Jetzt ist es schwierig zu sagen, ob der Fokus seiner Aufmerksamkeit auf dem Apple Bildschirm oder unentwegt auf dem Publikum ruht, wie beim letzten Mal im Fluc. Er beginnt druckvoll, ab der dritten Nummer ist Peaktime angesagt, heftig pumpender Technowahnsinn. Dieses Mal ist die Vorstellung von Juan Atkins keine frontale Kanzelpredigt, er steht auch räumlich nicht so sehr im Vordergrund, dennoch bleibt er natürlich der Nucleus, die Leute tanzen um ihn herum wie Elektronen, denen er die Bahn vorgibt. Soweit, so gut. Die Erwartungshaltung vom letzten Mal ist extrem hoch, es scheint unwahrscheinlich, dass Juan Atkins seinen Gig im Fluc toppen kann. Doch dann passiert etwas, mit dem zumindest ich nicht gerechnet habe, denn er überrascht mit einem unerwarteten Stil Wechsel – from Detroit to Disco!

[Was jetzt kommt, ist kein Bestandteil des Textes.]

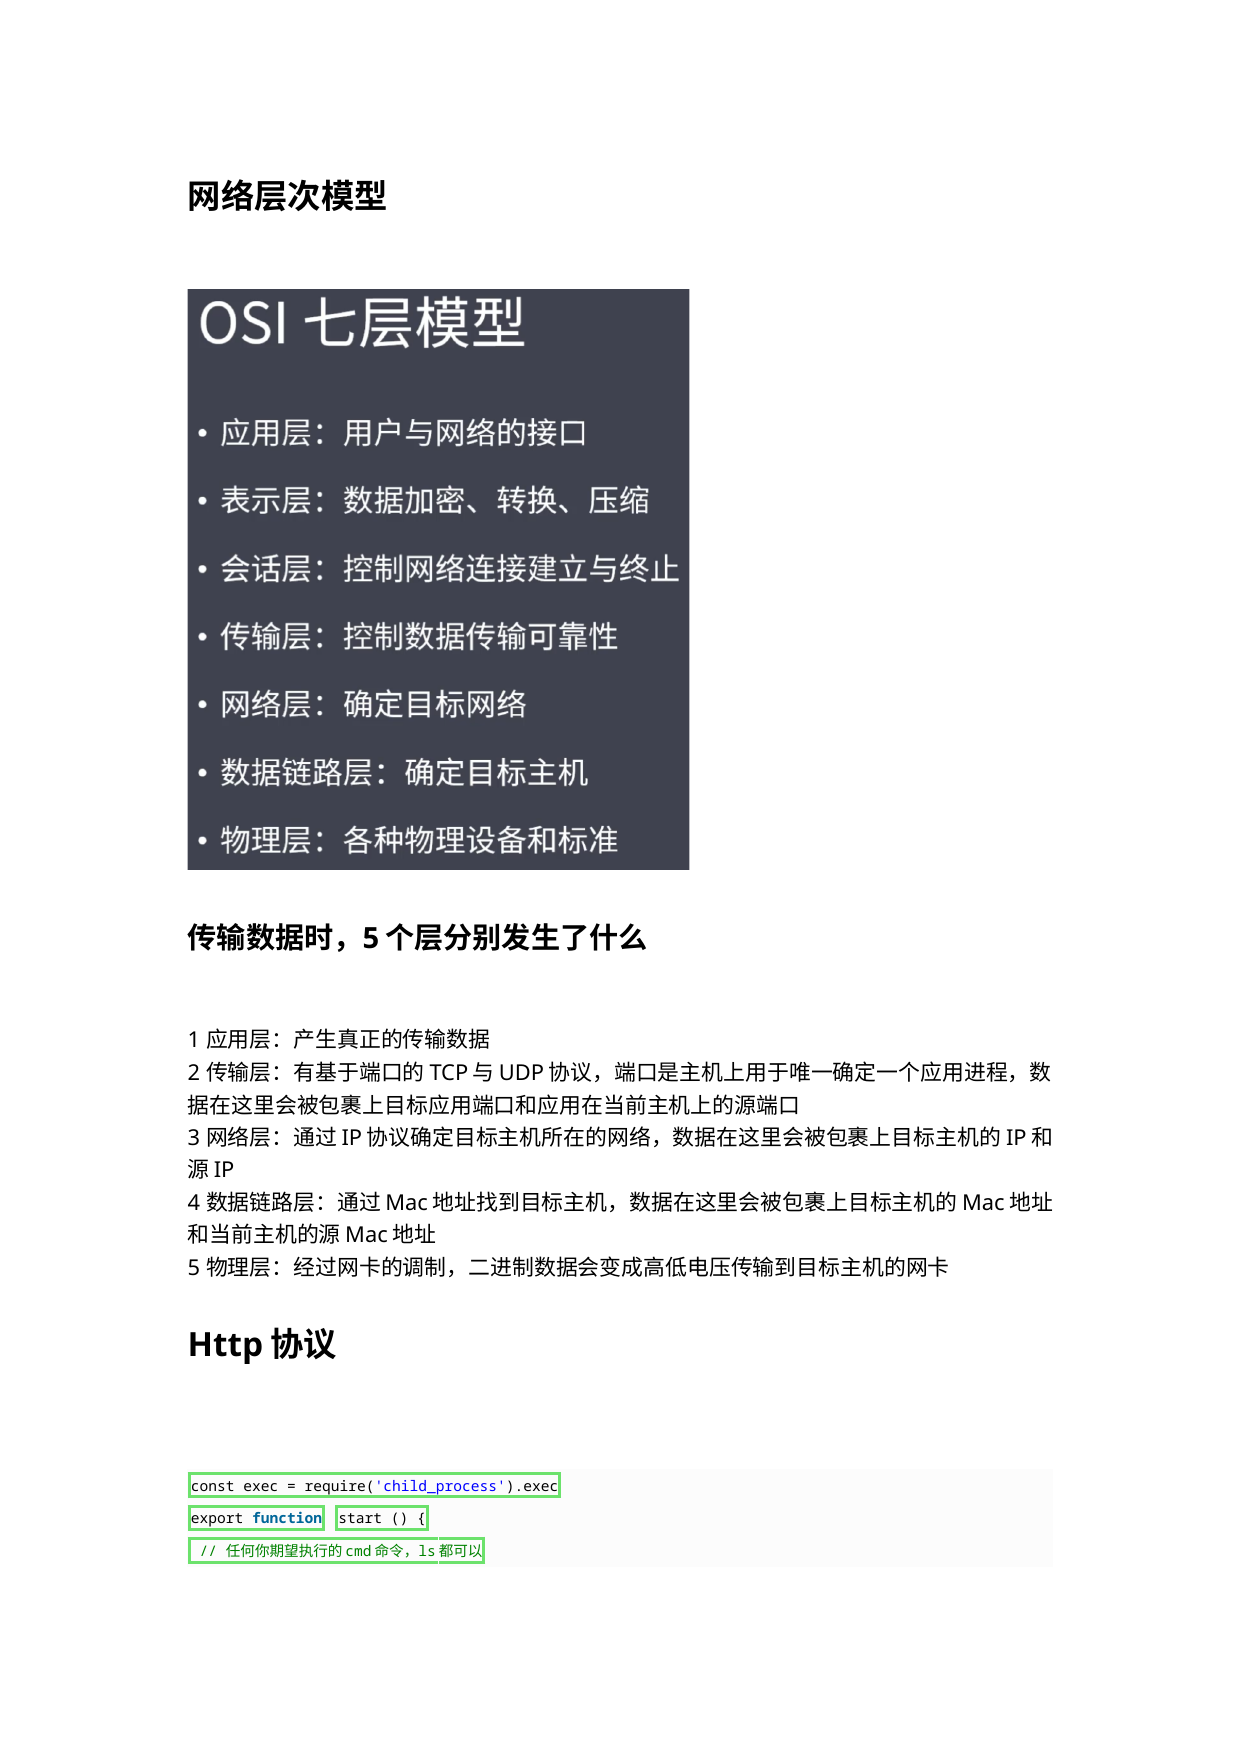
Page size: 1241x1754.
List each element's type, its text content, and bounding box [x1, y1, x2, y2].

text // 任何你期望执行的cmd命令，ls都可以 [187, 1534, 1053, 1567]
text 1 应用层：产生真正的传输数据 [187, 1022, 1053, 1055]
text 3 网络层：通过IP协议确定目标主机所在的网络，数据在这里会被包裹上目标主机的IP和源IP [187, 1120, 1053, 1185]
subtitle 传输数据时，5个层分别发生了什么 [187, 903, 1053, 968]
text 5 物理层：经过网卡的调制，二进制数据会变成高低电压传输到目标主机的网卡 [187, 1250, 1053, 1282]
text 2 传输层：有基于端口的TCP与UDP协议，端口是主机上用于唯一确定一个应用进程，数据在这里会被包裹上目标应用端口和应用在当前主机上的源端口 [187, 1055, 1053, 1120]
text export function start () { [187, 1502, 1053, 1534]
text 4 数据链路层：通过Mac地址找到目标主机，数据在这里会被包裹上目标主机的Mac地址和当前主机的源Mac地址 [187, 1185, 1053, 1250]
text const exec = require('child_process').exec [187, 1469, 1053, 1502]
picture [187, 289, 690, 870]
subtitle 网络层次模型 [187, 162, 1053, 227]
subtitle Http协议 [187, 1309, 1053, 1374]
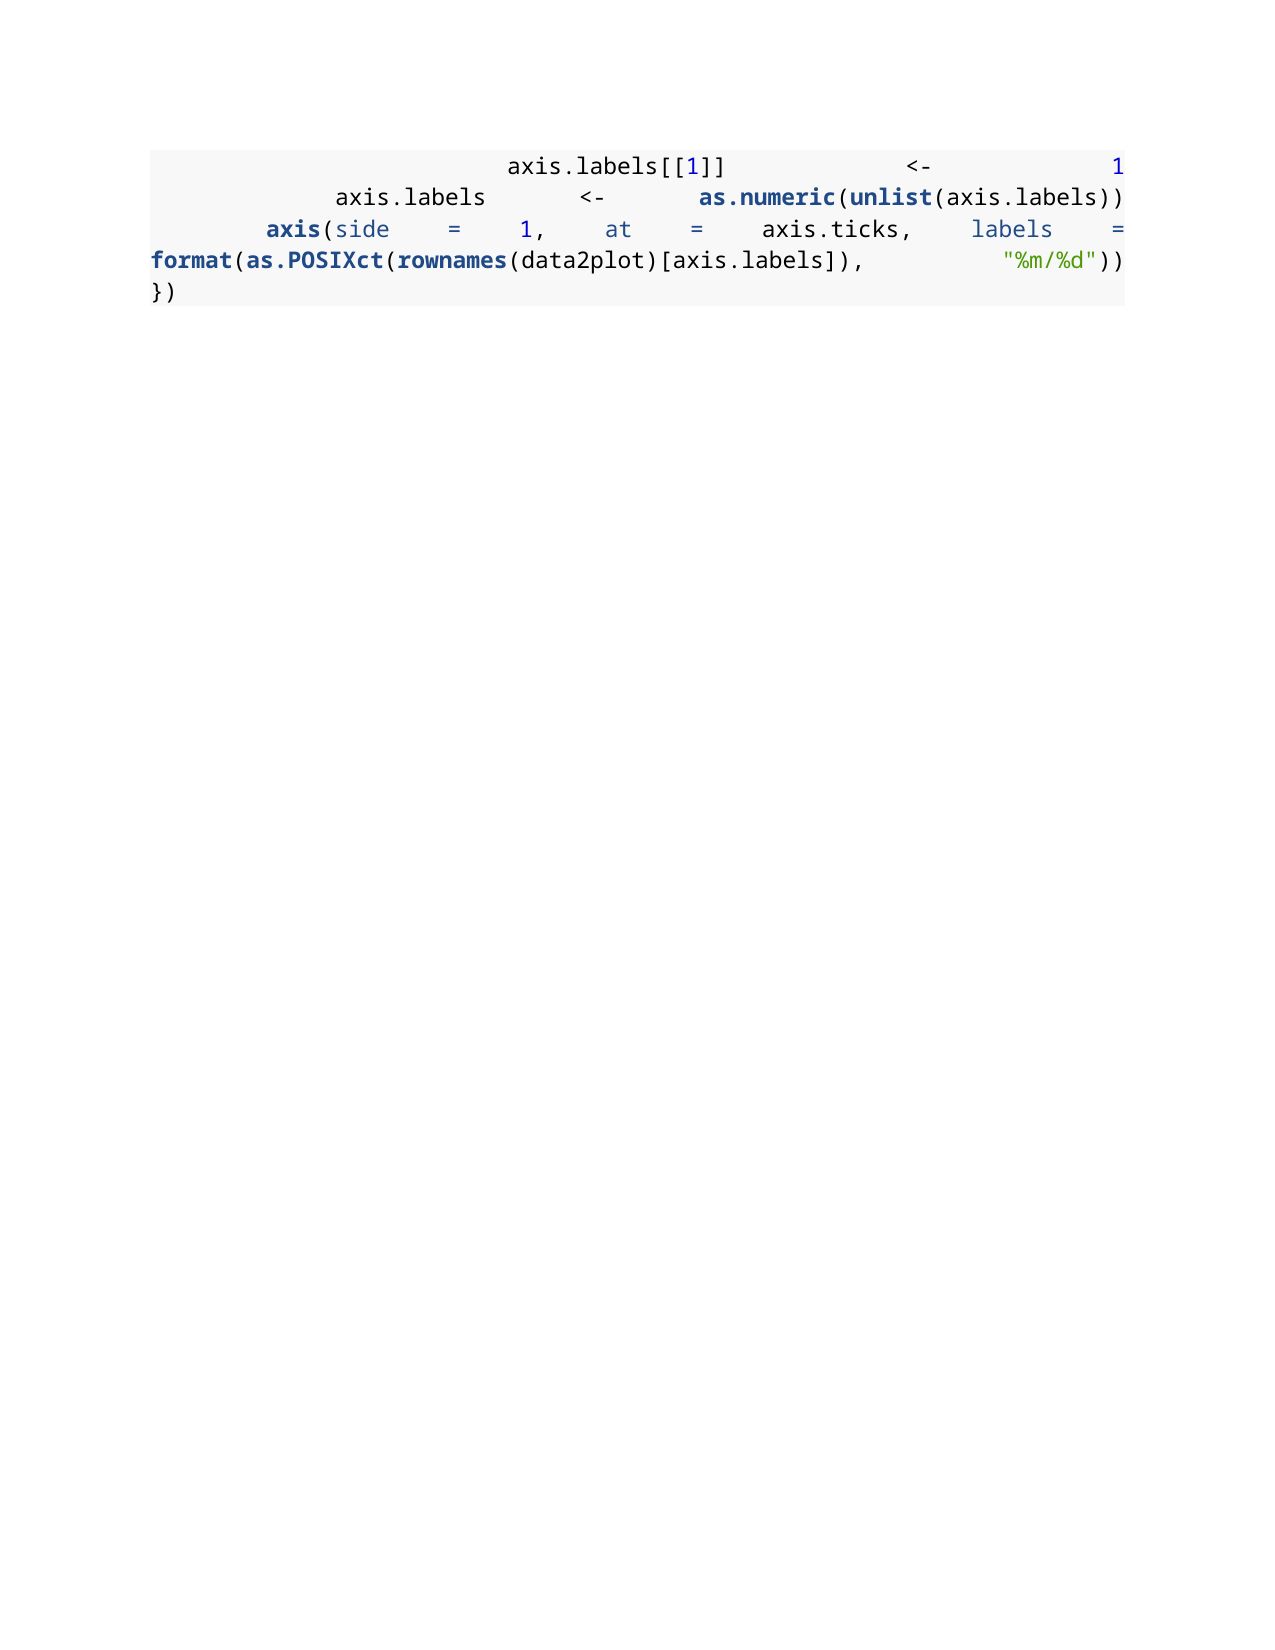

Juan Atkins schmuggelt New Orders "Blue Monday" in sein taffes Techno-Set. Kollektive Überraschung, Jubel, Geil! Musikalisch bleiben wir dann auch gleich im Jahr 1982 mit Sylvesters "Do you wanna funk". Danach Donna Summer - Yes, we feel love - und Juan Atkins beendet den Disco-Ausflug nach einigen anderen Klassikern mit "The Chase" - nein, nicht seinen eigenen Model 500 Hit, sondern mit "The Chase" von Giorgio Moroder. Treppenwitz! Danach schaut der Acid Roland vorbei und wir tanzen glücklich, weil uns - und bis - das Licht aufgeht.